Active Connection Tracking
The load balancer tracks active connections per backend to support
the least-connections and pick-2 strategies. When a backend is selected,
its active_connections counter is incremented. When the proxied
request completes (whether successfully or not), the counter is decremented:
// Select backend and increment active connections
let (backend_addr, backend_idx) = {
let mut lb = lb.lock().await;
match lb.select_backend() {
Some(idx) => {
lb.backends[idx].active_connections += 1;
(lb.backends[idx].address.clone(), idx)
}
None => { /* return 503 */ }
}
};
// ... proxy the request ...
// Decrement active connections when done
lb.lock().await.backends[backend_idx]
.active_connections = lb.lock().await.backends[backend_idx]
.active_connections.saturating_sub(1);
The saturating_sub prevents underflow if a backend is removed from
the pool while a request is in flight. This bookkeeping is the foundation
that makes load-aware strategies like least-connections and pick-2
effective.
Edge Load Balancing
Every data center in our system is both an edge
and an origin. Each region (SFO, NYC, AMS) runs the full stack —
frontends, services, storage — with a gateway load balancer at the entry
point. With federated
discovery, calling discovery::list("frontend") returns both local
backends (127.0.0.1:808x) and remote backends from other regions
(10.0.0.2:808x, 10.0.0.3:808x). The load balancer uses this
information to make intelligent routing decisions.
Local Preference
Under normal load, the load balancer routes exclusively to local backends. A request entering the SFO gateway is served by SFO frontends, keeping latency minimal. Each backend is classified at discovery time:
Thelocal flag is set when a backend is first
added from discovery results. Local addresses start with
127.0.0.1; everything else is remote.
struct Backend {
address: String,
healthy: bool,
active_connections: usize,
local: bool,
}
fn is_local(addr: &str) -> bool {
addr.starts_with("127.0.0.1")

> _DATA SEGMENT_:

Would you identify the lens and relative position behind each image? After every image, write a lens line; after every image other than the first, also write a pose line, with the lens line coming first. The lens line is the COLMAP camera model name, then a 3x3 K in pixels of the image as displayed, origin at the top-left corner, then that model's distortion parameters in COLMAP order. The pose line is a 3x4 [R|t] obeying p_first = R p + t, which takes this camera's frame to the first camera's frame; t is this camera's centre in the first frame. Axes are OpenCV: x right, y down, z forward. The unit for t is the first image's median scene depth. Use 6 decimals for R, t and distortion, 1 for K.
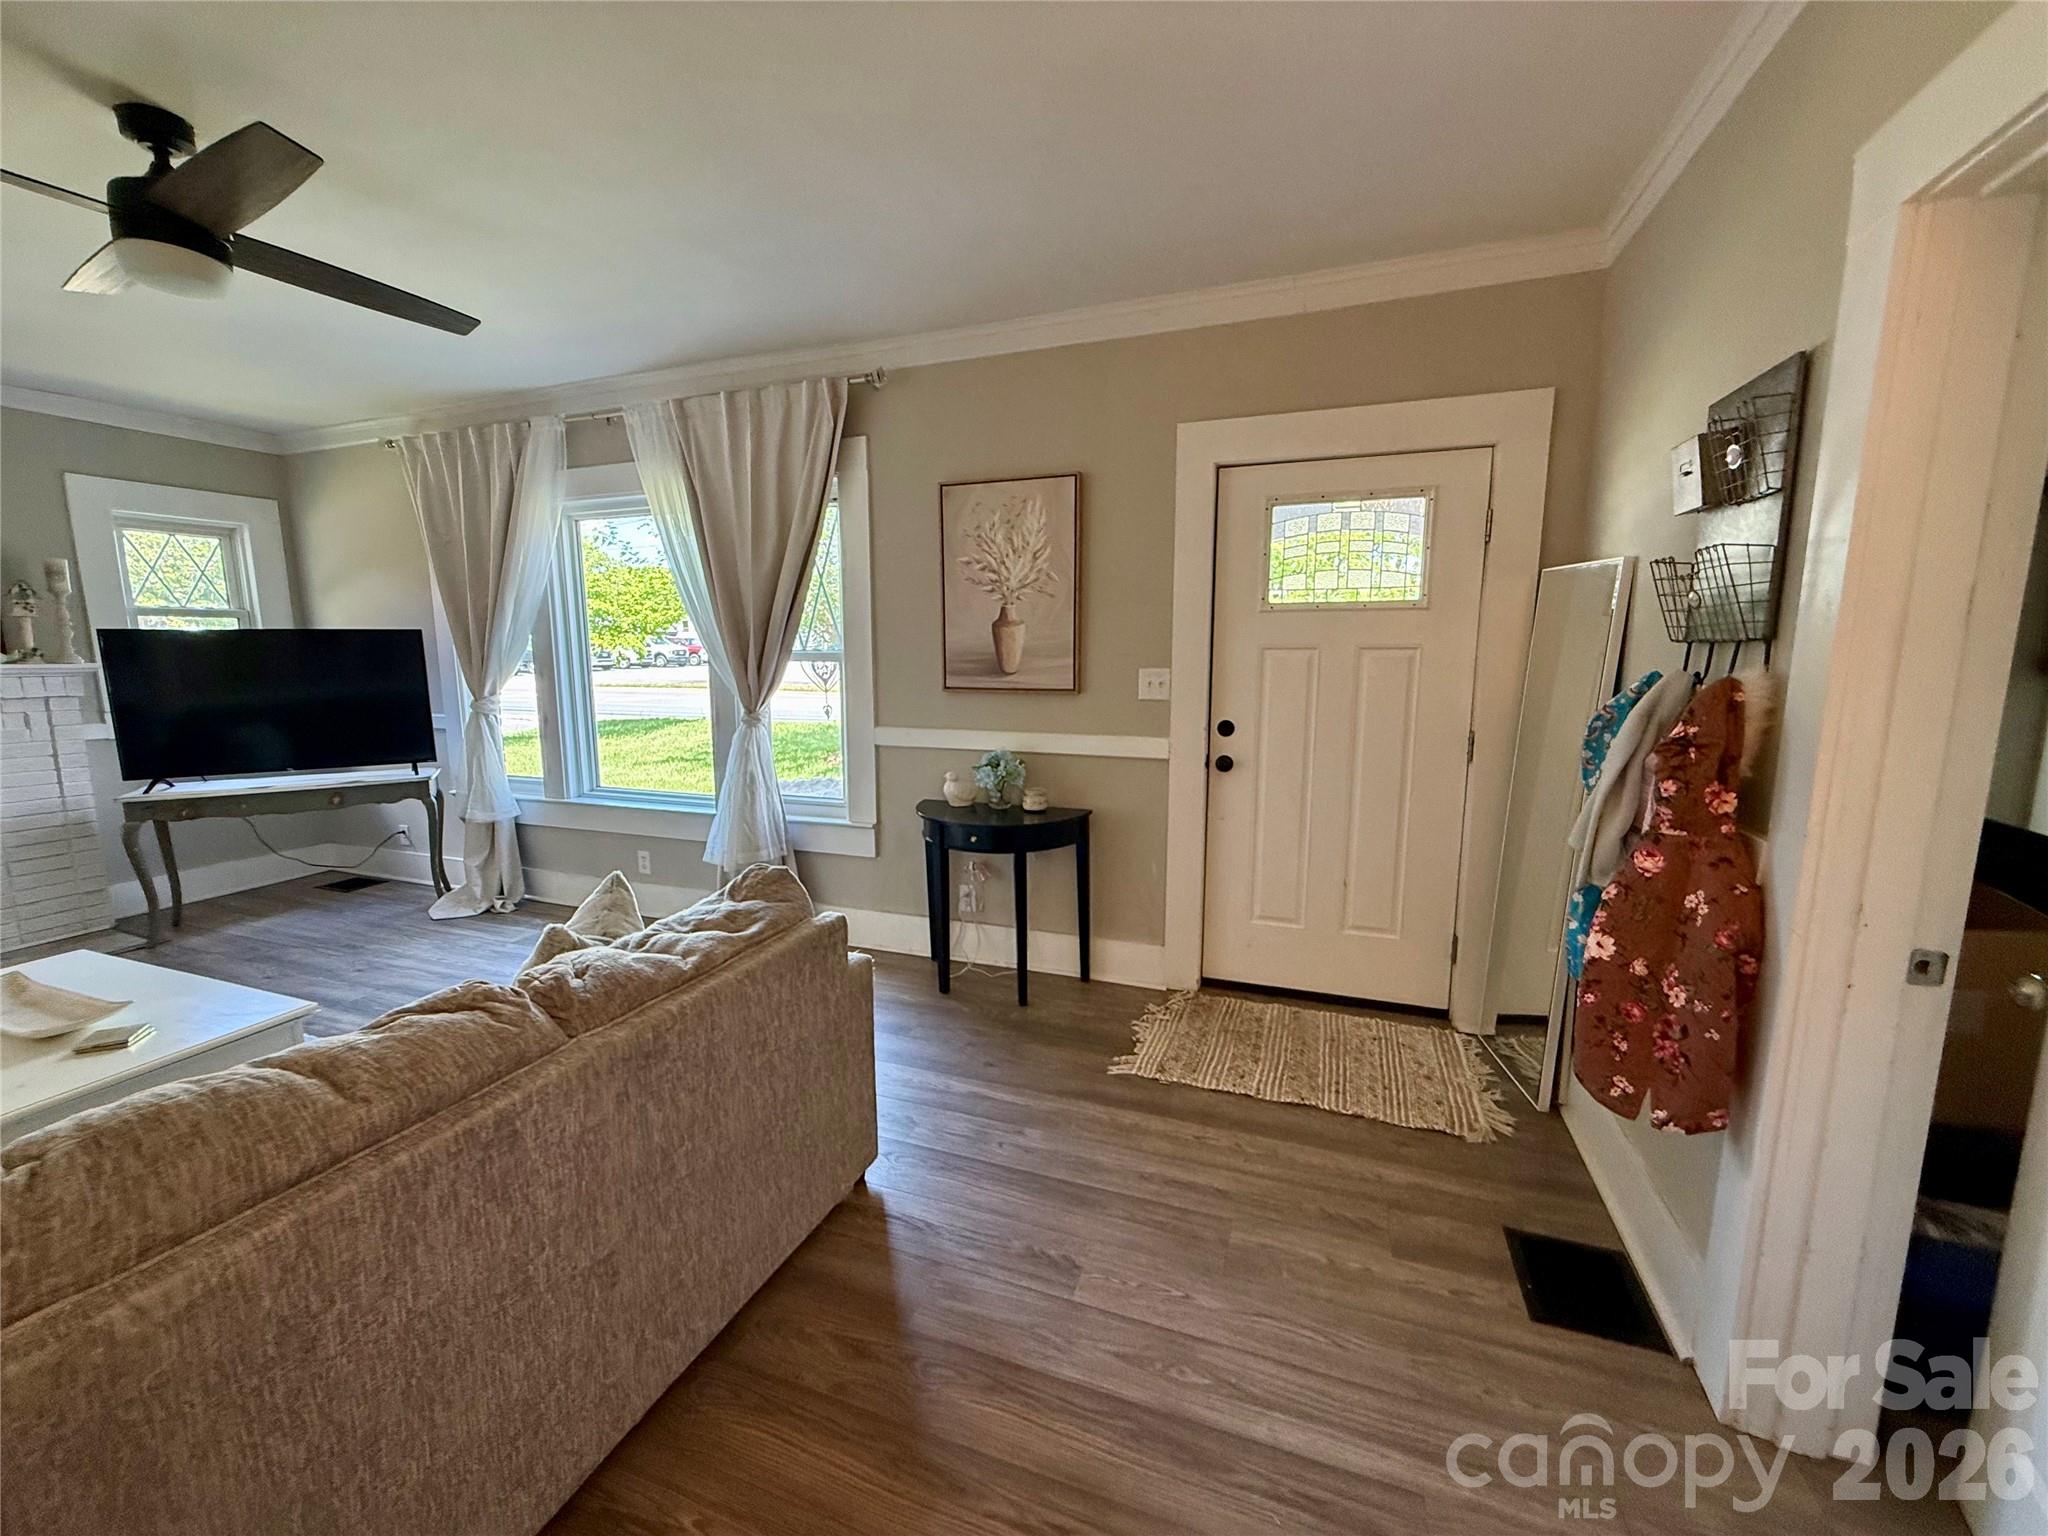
lens RADIAL K [[810.5, 0, 1022.6], [0, 810.5, 767.5], [0, 0, 1]] dist [-0.001274, -0.000127]
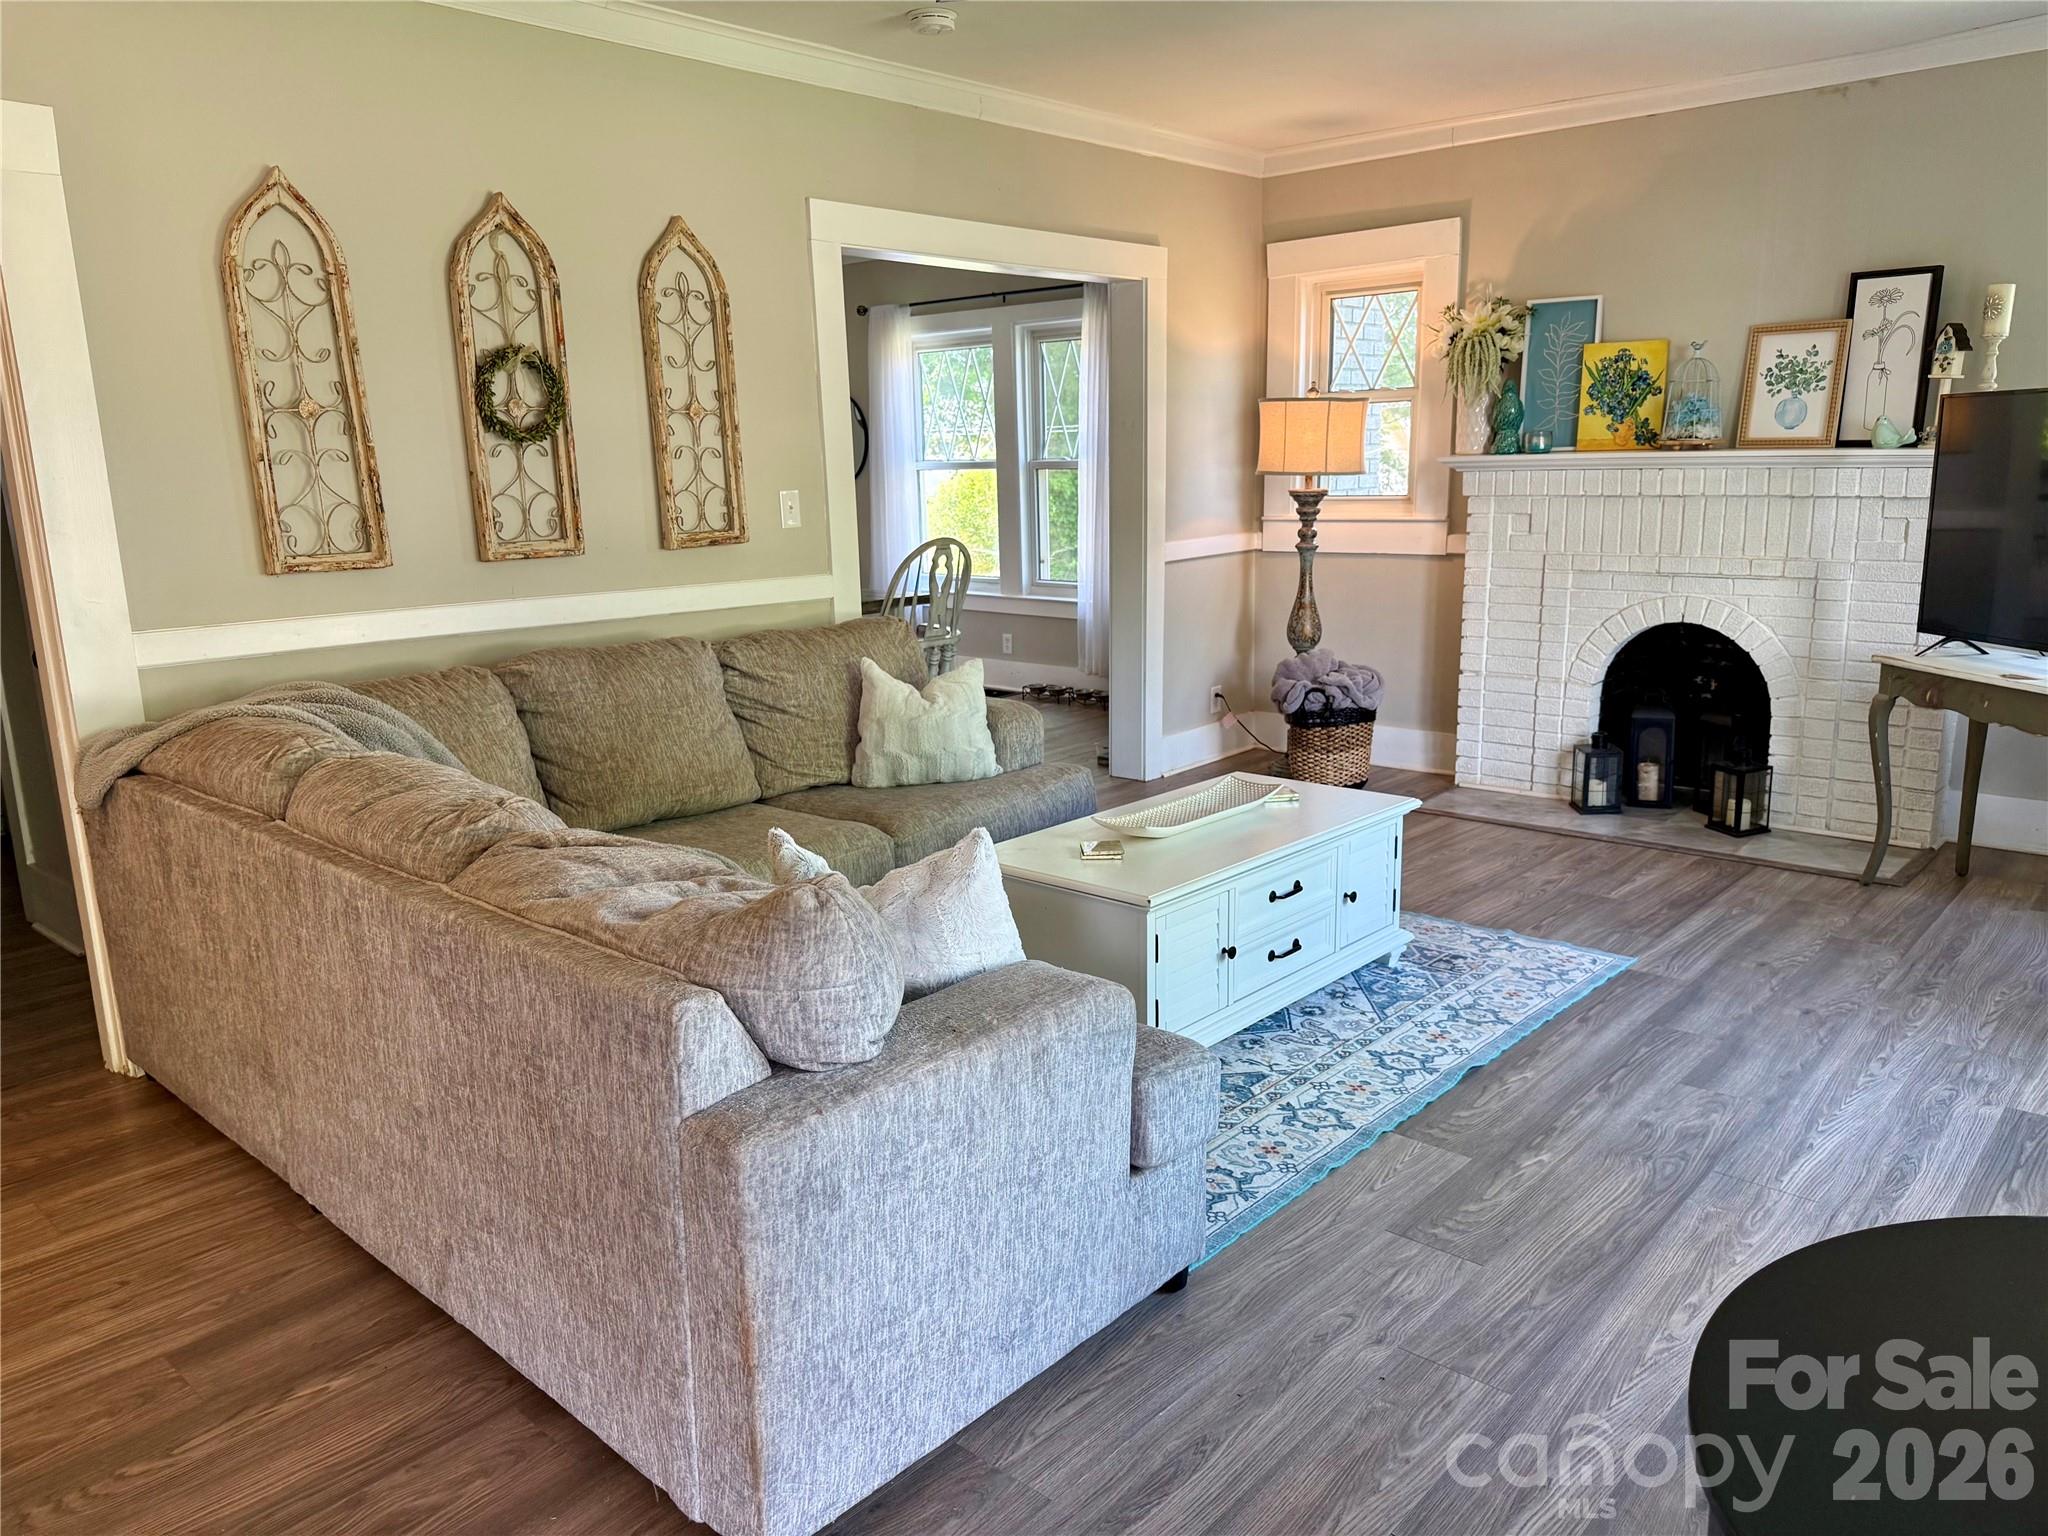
lens RADIAL K [[1453.0, 0, 1023.6], [0, 1453.0, 773.3], [0, 0, 1]] dist [-0.001713, -0.004949]
pose [[-0.367800, 0.213615, -0.905037, 0.239560], [-0.118268, 0.954608, 0.273379, -0.110963], [0.922353, 0.207586, -0.325841, 0.759903]]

> _EXERCISE_: In the load balancer passage, what prevents underflow of a backend's active connection counter when the backend is removed from the pool while a request is in flight?

> _WRITTEN REPLY_: The saturating_sub call.